(K-424) Bone Mineral Content Regulates Mesenchymal Stem Cell Phenotype

About 80% of patients with advanced breast cancer develop bone metastases, which lead to significant morbidity and mortality. Disseminated tumor cells initially colonize regions of new bone formation, which are mostly composed of mesenchymal stem cells (MSCs), their osteoblasts derivatives, and the bone matrix. The invasion of tumor cells breaks the balance of bone remodeling when affected osteoblasts are unable to form new bone sufficiently, resulting in osteolytic lesions. These lesions lead to bone pain, weakened bones, high fracture risk, and other potential discomfort and complications. Notably, reduced bone mineral content has been linked with an increased risk for bone metastasis. However, due to a lack of model systems, the crosstalk between MSCs, matrix mineralization, and tumor cell growth remains unclear. To study these connections, our group utilizes bone-mimetic engineered cell culture platforms to provide relevant insights regarding the interactions between MSCs, tumor cells, and bone mineral content by allowing for systematic control over the degree of bone mineralization. To study the hypothesis that reduced mineral content promotes MSC mechanosignaling and increases contractility, key steps in the mechanosignaling cascade as well as myofibroblastic markers will be investigated through immunofluorescent staining after culture on mineralized or control microwells. Overall, investigating how MSCs respond to different matrix mineralization conditions will help better understand how interactions between stromal cells and the bone matrix ultimately impact breast cancer cell outgrowth in bone. A better understanding of these connections may lead to identifying targets for clinical prevention and control of bone metastasis.

The Fischbach lab has developed an engineered model system that recapitulates different degrees of mineralization in bone, which is achieved by the polymer-induced liquid precursor (PILP) method to make polydimethylsiloxane (PDMS) microwells (diameter: 4 mm, height: 250 μm) with mineralized or control collagen. Intrafibrillar mineralization of the collagen matrix was induced by immersing the microwells into a mineral-forming solution for 2 days. Following fabrication, Alizarin Red S staining was used to confirm matrix mineralization. Human bone marrow-derived MSCs (RoosterBio) were cultured on either mineralized or control collagen microwells, and cell morphology was analyzed after 5 and 10 hours of culture in the microwells by staining for DAPI and phalloidin to visualize the nucleus and the cytoskeleton. To examine altered mechanotransduction, MSCs were fixed after culturing for 10 hours in either substrate condition. Mechanosignaling was assessed through immunofluorescent (IF) staining of vinculin and phosphorylated myosin light chain (pMLC), which are key proteins in the focal adhesion cascade. Finally, matrix-dependent differences in contractility were visualized after 4-day culture by alpha-smooth muscle actin (alpha-SMA) expression. Images of the samples were acquired with an epifluorescence microscope and analyzed for differences in positive signal between mineralized or control collagen groups.

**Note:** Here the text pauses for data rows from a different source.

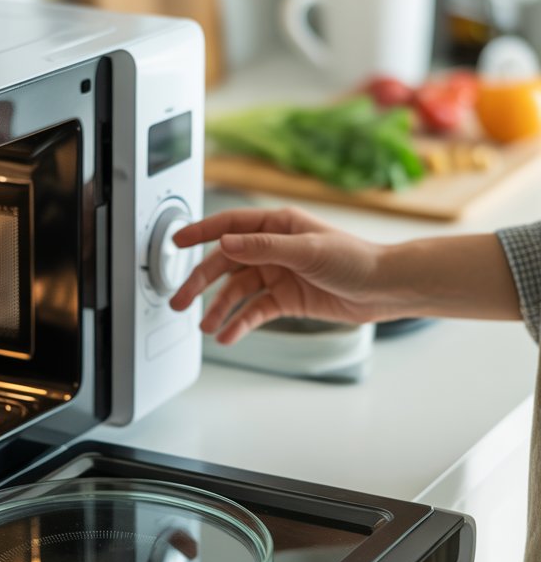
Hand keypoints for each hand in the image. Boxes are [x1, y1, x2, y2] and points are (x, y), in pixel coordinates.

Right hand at [169, 206, 385, 343]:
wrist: (383, 289)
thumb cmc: (355, 259)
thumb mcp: (307, 250)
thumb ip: (263, 247)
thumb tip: (225, 243)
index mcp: (277, 226)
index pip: (229, 225)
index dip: (200, 232)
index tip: (176, 241)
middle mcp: (274, 249)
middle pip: (226, 263)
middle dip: (201, 282)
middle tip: (180, 299)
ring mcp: (278, 274)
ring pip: (238, 291)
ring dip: (220, 308)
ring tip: (207, 326)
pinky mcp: (286, 299)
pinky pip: (255, 311)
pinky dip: (241, 323)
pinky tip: (229, 335)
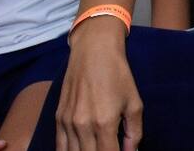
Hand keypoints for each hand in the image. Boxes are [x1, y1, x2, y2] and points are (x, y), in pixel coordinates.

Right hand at [56, 22, 142, 150]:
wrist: (93, 53)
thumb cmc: (118, 76)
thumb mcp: (134, 103)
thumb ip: (134, 132)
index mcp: (105, 123)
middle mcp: (83, 125)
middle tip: (109, 150)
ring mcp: (68, 122)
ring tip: (96, 149)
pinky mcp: (59, 118)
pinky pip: (59, 145)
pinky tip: (78, 150)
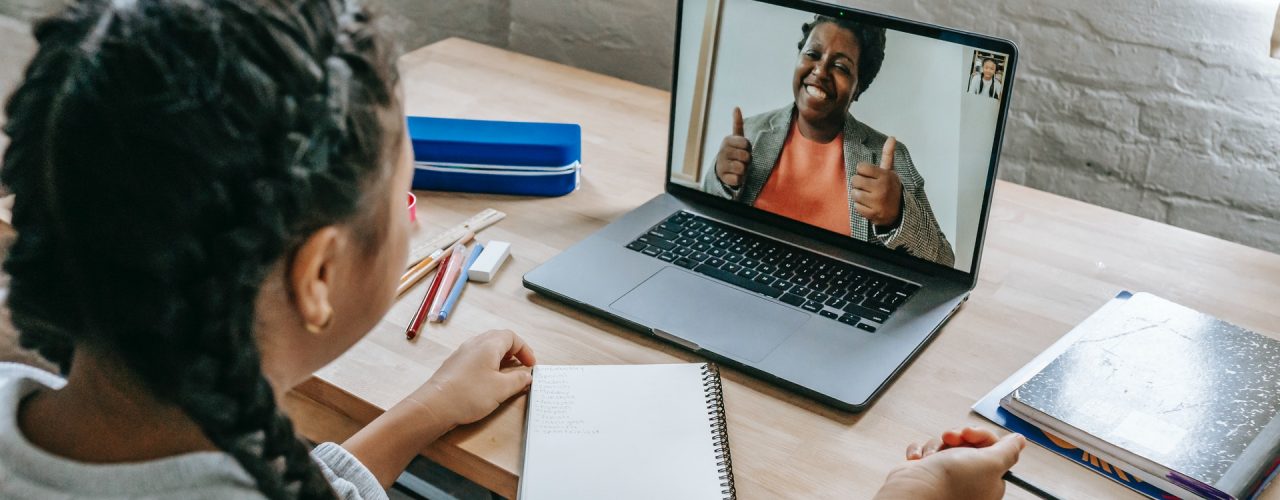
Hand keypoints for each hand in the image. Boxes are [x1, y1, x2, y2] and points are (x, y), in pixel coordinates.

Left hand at [405, 329, 535, 427]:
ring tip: (507, 373)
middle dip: (513, 351)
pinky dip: (487, 364)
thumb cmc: (469, 394)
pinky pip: (475, 358)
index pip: (512, 337)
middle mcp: (474, 344)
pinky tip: (488, 380)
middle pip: (498, 339)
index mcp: (488, 345)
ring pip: (486, 348)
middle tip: (521, 365)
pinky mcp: (454, 365)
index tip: (531, 365)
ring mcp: (462, 354)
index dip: (524, 349)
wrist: (435, 406)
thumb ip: (518, 380)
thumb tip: (527, 376)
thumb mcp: (502, 389)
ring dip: (500, 357)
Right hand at [715, 107, 751, 188]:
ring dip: (744, 170)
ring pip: (743, 168)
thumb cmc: (734, 152)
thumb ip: (737, 124)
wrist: (722, 170)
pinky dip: (739, 179)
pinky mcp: (723, 177)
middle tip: (741, 160)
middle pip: (746, 156)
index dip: (748, 148)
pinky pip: (738, 179)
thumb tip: (736, 107)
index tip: (743, 149)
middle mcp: (722, 151)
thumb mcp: (736, 139)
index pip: (747, 144)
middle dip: (747, 160)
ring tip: (738, 168)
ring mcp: (721, 165)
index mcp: (727, 140)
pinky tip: (734, 175)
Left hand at [853, 137, 903, 227]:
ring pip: (854, 193)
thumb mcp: (890, 171)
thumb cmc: (890, 188)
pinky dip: (860, 206)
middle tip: (866, 186)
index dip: (862, 171)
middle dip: (858, 183)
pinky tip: (868, 205)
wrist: (899, 211)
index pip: (861, 167)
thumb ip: (888, 155)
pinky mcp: (873, 214)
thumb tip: (892, 137)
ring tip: (867, 196)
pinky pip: (856, 207)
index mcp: (884, 175)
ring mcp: (877, 202)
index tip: (868, 175)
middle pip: (855, 180)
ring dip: (858, 195)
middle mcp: (881, 188)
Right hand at [873, 427, 1024, 499]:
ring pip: (945, 445)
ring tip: (933, 456)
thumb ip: (1008, 450)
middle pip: (968, 444)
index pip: (992, 448)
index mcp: (990, 479)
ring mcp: (947, 476)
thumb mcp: (991, 462)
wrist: (915, 491)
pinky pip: (926, 452)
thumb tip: (1020, 441)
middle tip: (951, 438)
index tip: (970, 434)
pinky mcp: (927, 472)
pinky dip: (921, 452)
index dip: (980, 436)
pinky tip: (920, 460)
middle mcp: (970, 479)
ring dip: (937, 445)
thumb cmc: (951, 483)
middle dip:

Our results demonstrate successful fabrication and mineralization of PDMS microwells. Positive Alizarin Red S staining showed that the mineralized matrix incorporated calcium, while no calcium was present in control collagen microwells. In addition, brightfield images showed that the fibrillar structure of collagen was present in both conditions. Culture of MSCs on mineralized or control microwells showed differences in cell morphology at both 5 and 10 hours, with MSCs cultured in collagen being significantly more spread when compared to mineralized conditions. To investigate whether the differences in morphology could be attributed to altered mechanosignaling, MSCs were seeded on the substrates for 10 hours and multiple steps in the mechanosignaling cascade were analyzed via immunostaining. Notably, MSCs seeded on control microwells showed that vinculin and pMLC signals co-localized with focal adhesion stress fibers near the cell boundary, whereas mineralized groups presented a diffuse signal distributed throughout the cytoplasm. These results suggest that the presence of mineral in the collagen matrix reduced MSC mechanosignaling. Consistent with increased pMLC activity in collagen substrates, alpha-SMA staining demonstrated that MSCs cultured in collagen substrates had more alpha-SMA expression compared to  mineralized conditions, indicating a more contractile phenotype in collagen. Nonetheless, initial trials of alpha-SMA had seeding density issues where the cells were too confluent for the signal to be quantified per individual cells. Collectively, results from mechanosignaling experiments and alpha-SMA expression suggest that reduced mineral content in the bone matrix likely promotes a more contractile phenotype in MSCs. MSCs with a more contractile phenotype can reorient and align collagen fibers, which could favor cancer cell growth and migration. Next steps include improving and refining IF staining techniques for mechanosignaling and contractility analysis with statistical quantification. Finally, in future work, tumor-secreted factors will be incorporated into MSC cultures and mechanotransduction will be similarly analyzed to examine how tumor-conditioned media regulates MSC response to matrix mineralization, and ultimately breast cancer cell growth.